You take some of that leftover flour and sprinkle it liberally onto your counter. The counter may be covered with oilcloth to facilitate cleanup, and it was during the 1950's that Formica counter-tops began to appear everywhere (about as easy to wipe clean as the oilcloth, and about as questionably sanitary). You could just use today's newspaper for a speedy cleanup, if you don't mind those tiny letters baked onto the bottom. Hope I don't get Ralph McGill's picture on my biscuit. In your sprinkled flour, you gently lay your dough; then you must put some more flour on top of the still-rounded lump. With your rolling pin, gently roll out to the desired thickness; a bit less than one inch will allow for a fluffy biscuit nearly as tall as wide.
Granny cut her biscuits from the slab with a water glass, took the scrap missing the circles of dough, tossed on more flour and rolled again. If there was still room on her baking sheet, after placing the tougher double-rolled biscuits, she'd sort of hand-form something from the scrap to fill in. These 'odd-boys' were given to the children hot from the oven; margerine was in wide use by the time I was big enough to 'butter' my own. A pretty hot oven (375) for eight to ten minutes was about right; no glass doors back then; you either kept snatching the door open, which of course let out the superhot air & made them take longer, or you kept your fingers crossed and watched that old clock on the wall.

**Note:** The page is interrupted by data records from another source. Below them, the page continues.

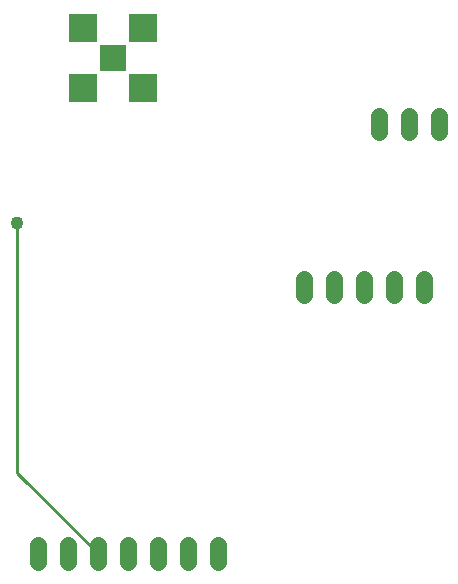
<source format=gbl>
G75*
%MOIN*%
%OFA0B0*%
%FSLAX25Y25*%
%IPPOS*%
%LPD*%
%AMOC8*
5,1,8,0,0,1.08239X$1,22.5*
%
%ADD10R,0.09449X0.09449*%
%ADD11R,0.08858X0.08858*%
%ADD12C,0.05600*%
%ADD13C,0.04356*%
%ADD14C,0.01000*%
D10*
X0528958Y0174267D03*
X0548958Y0174267D03*
X0548958Y0194267D03*
X0528958Y0194267D03*
D11*
X0538958Y0184267D03*
D12*
X0627708Y0165192D02*
X0627708Y0159592D01*
X0637708Y0159592D02*
X0637708Y0165192D01*
X0647708Y0165192D02*
X0647708Y0159592D01*
X0642708Y0110817D02*
X0642708Y0105217D01*
X0632708Y0105217D02*
X0632708Y0110817D01*
X0622708Y0110817D02*
X0622708Y0105217D01*
X0612708Y0105217D02*
X0612708Y0110817D01*
X0602708Y0110817D02*
X0602708Y0105217D01*
X0573958Y0022067D02*
X0573958Y0016467D01*
X0563958Y0016467D02*
X0563958Y0022067D01*
X0553958Y0022067D02*
X0553958Y0016467D01*
X0543958Y0016467D02*
X0543958Y0022067D01*
X0533958Y0022067D02*
X0533958Y0016467D01*
X0523958Y0016467D02*
X0523958Y0022067D01*
X0513958Y0022067D02*
X0513958Y0016467D01*
D13*
X0507083Y0129267D03*
D14*
X0507083Y0046142D02*
X0533958Y0019267D01*
X0507083Y0046142D02*
X0507083Y0129267D01*
M02*

</source>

My mother perfected all those dishes she had learned about the hard way, once she had her own kitchen. Her biscuits were cut with a small biscuit-cutter that was sharp for her identical, if smaller biscuits; she brushed the tops with a finger dipped in canned milk, which made them shiny and golden on top. The scrap was forcefully rolled into a much thinner round piece of dough. This dough got itself smeared thickly with margerine, smothered in lots of brown sugar & sprinkled with fresh pecans. Rolled into a tube-shape and sliced into enough wheels to completely fill a cake pan, your desert went into the oven when the biscuits came out, and needed to come back out when you could smell them out in the dining room.
Half of the things we used in those two old kitchens to prepare and cook our meals would be totally unrecognizable for today's housewives(Are there any that would not object loudly to this term?); things like the meat grinder for her liver puddin' or the hand-cranked device clamped to the table, with various cup-shaped graters and slicers that were inter-changeable & removeable for washing or the gricer which turned those boiled old potatoes into the smoothest mashed potatoes you ever tasted.
My mother adopted any new convenience that seemed at all helpful, but like her candy thermometers, many quickly fell into disuse; this because she posessed skills that most of the gadget-buying public would never have. G_d, I miss these women, the smells that emanated from their kitchens & a lot more that has gone missing in the name of progress.